Christiane Taubira est arrivée ce mercredi 15 octobre 2014 au tribunal de grande instance de Saint-Denis. La ministre - qui a été notamment accueillie par le nouveau procureur Eric Tuffery et le procureur général Claude Laplaud - est venue en compagnie du préfet Dominique Sorain. La garde des Sceaux a visité les différents services du TGI, avant de s'entretenir avec les organisations syndicales et les professions réglementées. Cette visite a surtout été l'occasion pour les justiciables réunionnais d'interpeller la ministre de la Justice sur de nombreux dossiers.
Arrivée sous la pluie, Christiane Taubira a été accueillie par les élus locaux, mais également par un justiciable qui a souhaité lui faire part de ses soucis. "Je suis menacé quotidiennement par un étranger, un kamikaze", a-t-il déclaré à la ministre en tentant de lui remettre un dossier. "Il ne faut pas que je prenne vos pièces monsieur.

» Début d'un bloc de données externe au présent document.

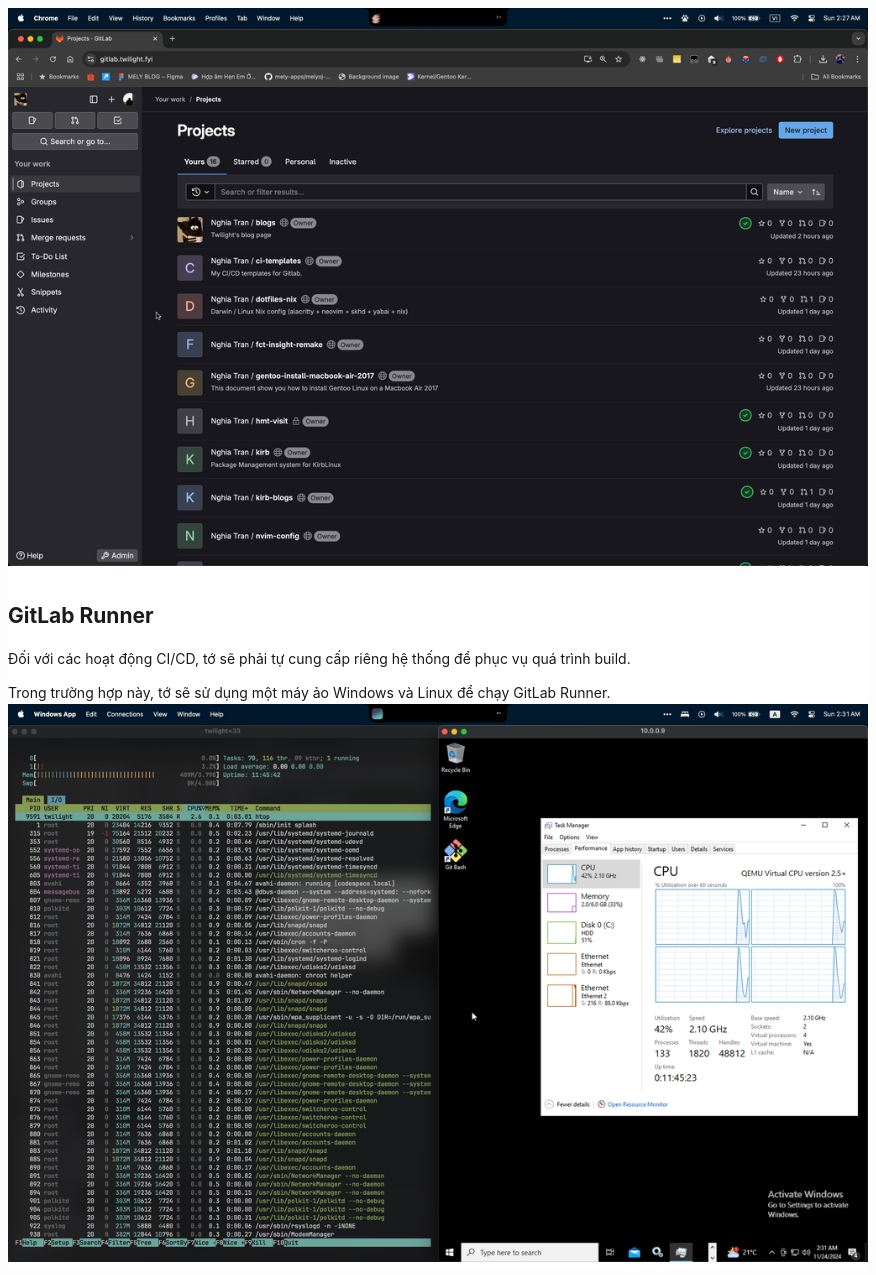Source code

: ![](Gitlab.png)

## GitLab Runner 
Đối với các hoạt động CI/CD, tớ sẽ phải tự cung cấp riêng hệ thống để phục vụ quá trình build.

Trong trường hợp này, tớ sẽ sử dụng một máy ảo Windows và Linux để chạy GitLab Runner.
![](Runner.png)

Donnez-moi plutôt vos coordonées", lui a répondu la garde des Sceaux avant de poursuivre sa visite du tribunal de grande instance de Saint-Denis. Une visite au cours de laquelle elle a pu notamment s'entretenir quelques instants avec le président du conseil régional Didier Robert et la présidente du conseil général Nassimah Dindar.
Christiane Taubira a également été interpellée par Michèle Graja, présidente de l'association départementale de défense des intérêts patrimoniaux (ADDIP), au sujet d'un dossier. "L'ADDIP a écrit à la garde des Sceaux qui nous a répondu. Elle a donné l'ordre à monsieur le préfet de tenir compte de cette affaire qui traîne depuis un an. Mais je constate que ce courrier n'est pas pris en compte par la préfecture qui s'est désengagée", explique-t-elle. "J'ai vu la ministre pour discuter de cette problématique. Elle a bien compris l'affaire, je suis très contente pour la population. Je ne suis pas là pour crier pour rien, il fallait la toucher. En tant que femme ultramarine, c'est sûr qu'elle est très sensible à notre histoire, et je pense qu'elle ne fermera pas l'oeil dessus", précise la responsable de l'association.
Christiane Taubira avait tenu à rencontrer une juridiction "ouverte sur le monde", elle n’a pas été déçue, jusqu’à voir un individu tenter de rentrer de force dans la salle d’audience où elle s’apprêtait à prononcer un discours sur sa réforme de la "justice du XXIème siècle". "Je souhaite être en contact avec la population, avec parfois les risques que cela implique", commentera-t-elle après coup.
Même dans ce bref moment de tension, la ministre aura gardé son sang-froid. Elle s’est d’ailleurs montré relativement disponible tout au long de cette visite matinale, allant à la rencontre des adhérents du collectif Eveil Citoyen 974 avant de quitter le palais de justice.